Sierra Pacific spokespeople claim that the clearcut areas, which appear from overhead as checkerboard patches of barren land transecting majestic spirals of brown and green, are important to the recovery of the forest because they act as fire breaks. In the eyes of consumers and legislators, such claims are validated to an otherwise impossible degree by the Sustainable Forestry Initiative's imprimatur.

Founded in 1994, the SFI was the US timber industry's collective response to mounting protests against logging in the US, as well as to the 1992 United Nations Conference on Environment and Development, which encouraged industries to start voluntary monitoring programs that would demonstrate they are on the path of “sustainable development.” Today, the SFI is the “largest sustainable forest standard in the world,” according to its web site.
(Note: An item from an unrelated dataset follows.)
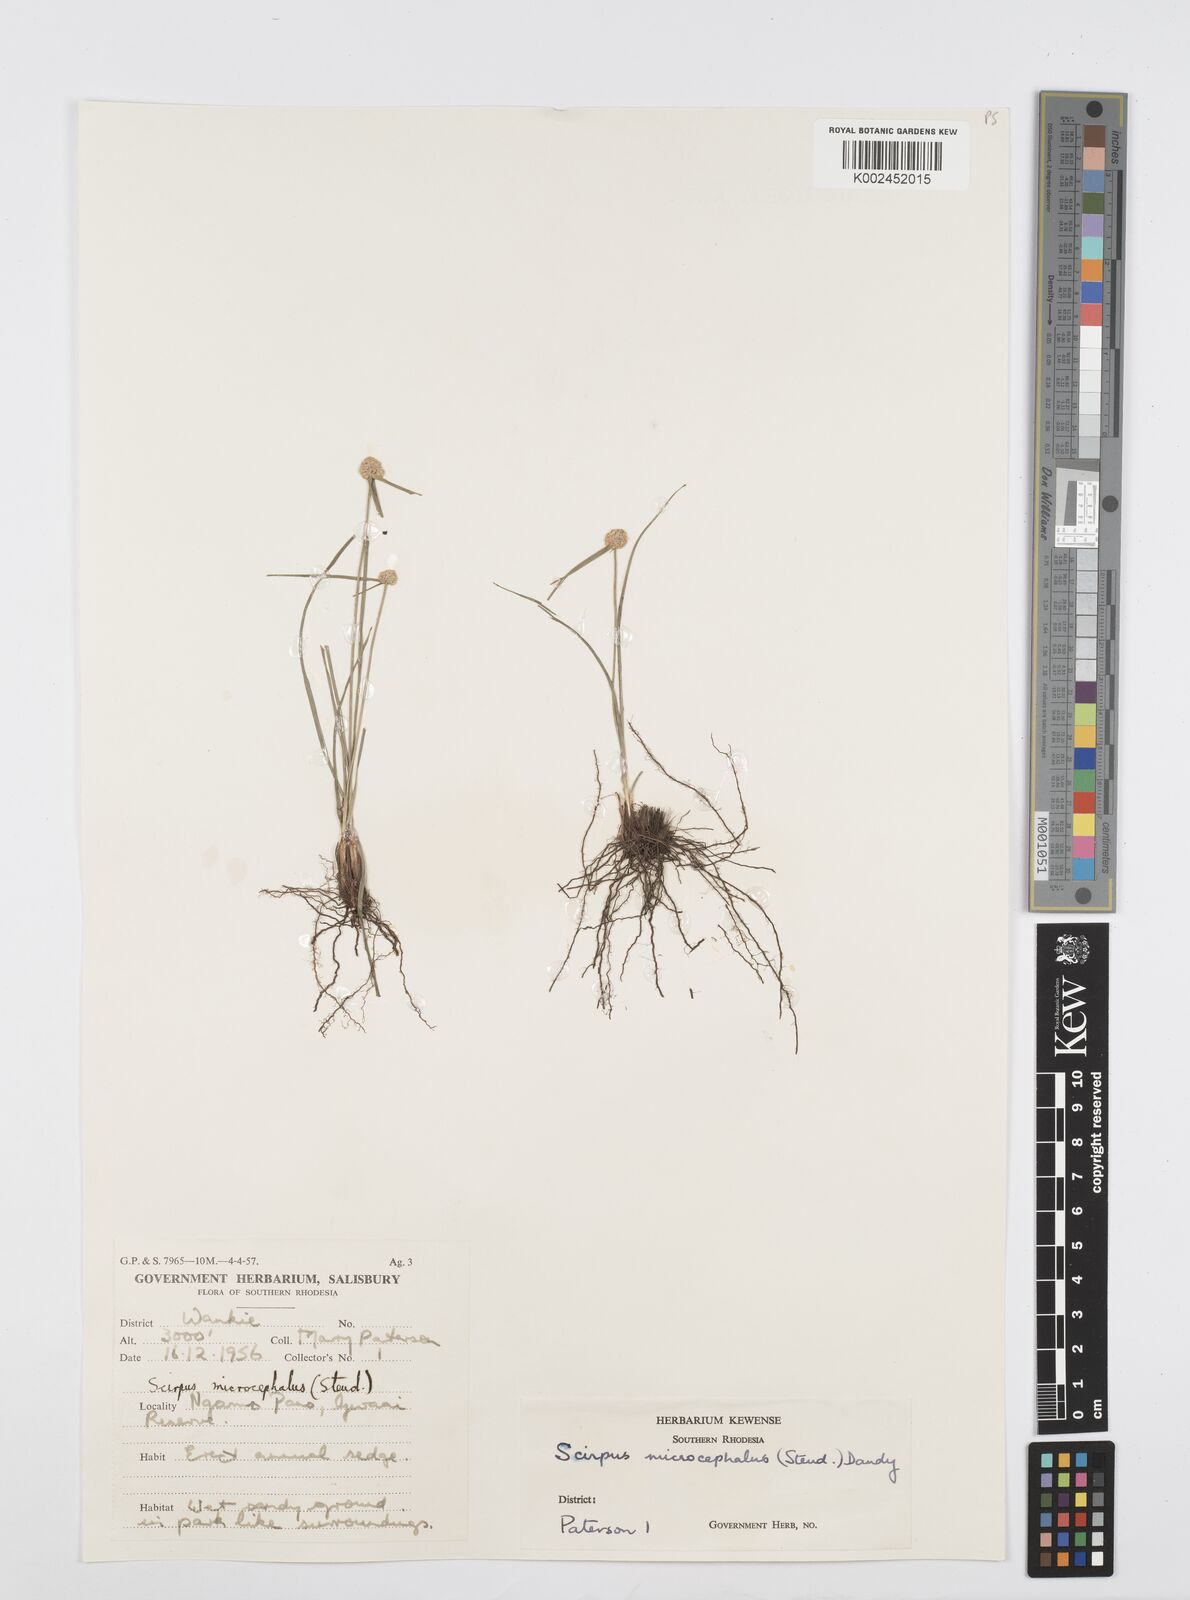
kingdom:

The group claims to be “independent,” although the vast majority of its funding comes from the industry it monitors as well as from corporate donors.

Some more middle-of-the-road environmental groups that have taken issue with the Sustainable Forestry Initiative's standards have advocated for companies like Sierra Pacific Industries to pull out of its affiliation with SFI, and instead adopt a rival certification group called the Forest Stewardship Council (FSC), which they say has stronger standards.

Many people in Mendocino County have an altogether different view of the FSC, however, including those who have recently raised concerns about herbicide spraying by outfits like Mendocino Redwood Company (MRC) (see letter by Mike Kalantarian in this issue). FSC certifies the company as sustainable. As an example of how this certification comes into play, many AVA readers have likely viewed an MRC ad that has aired repeatedly during televised San Francisco Giants games recently that touts the company's green practices and focuses on its FSC certification.

While the FSC does restrict the use of numerous chemicals, such as the deadly agricultural herbicide Atrazine, it allows the use of the primary forest chemical used here in Mendo: Imazapyr. Timber companies in Mendo have used between 5,000 and 6,000 pounds of Imazapyr on tan oak trees during almost every year since the late-'90s, as I've explored in two recent pieces in the AVA.

Next week, I'll conclude my recent series on corporate timber practices on the North Coast by taking a closer look at the Forest Stewardship Council, as well as re-examining the herbicide spraying policies of Mendocino Redwood Company and other local firms.

As for members of Earth First! Humboldt, they are nearly as critical of the FSC as they are of the Sustainable Forestry Initiative, though the SFI is by far the greater factor in their area. As one long-time organizer of Earth First! Humboldt told me, “FSC has huge problems too, and people need to realize that.” Another remarked that the FSC is akin to Pepsi, as against the SFI's Coke: in other words, not a viable alternative.

While many people in Mendocino County associate Earth First! with the “timber wars” period of battles against Maxxam and Louisiana Pacific, the voracious timber giants that mopped up most of the North Coast's remaining old-growth in the '80s and '90s, it's striking that most Earth First! Humboldt participants are fairly young, and perhaps only two of them had any involvement in the Timber Wars period. This is an entirely new generation of forest defenders.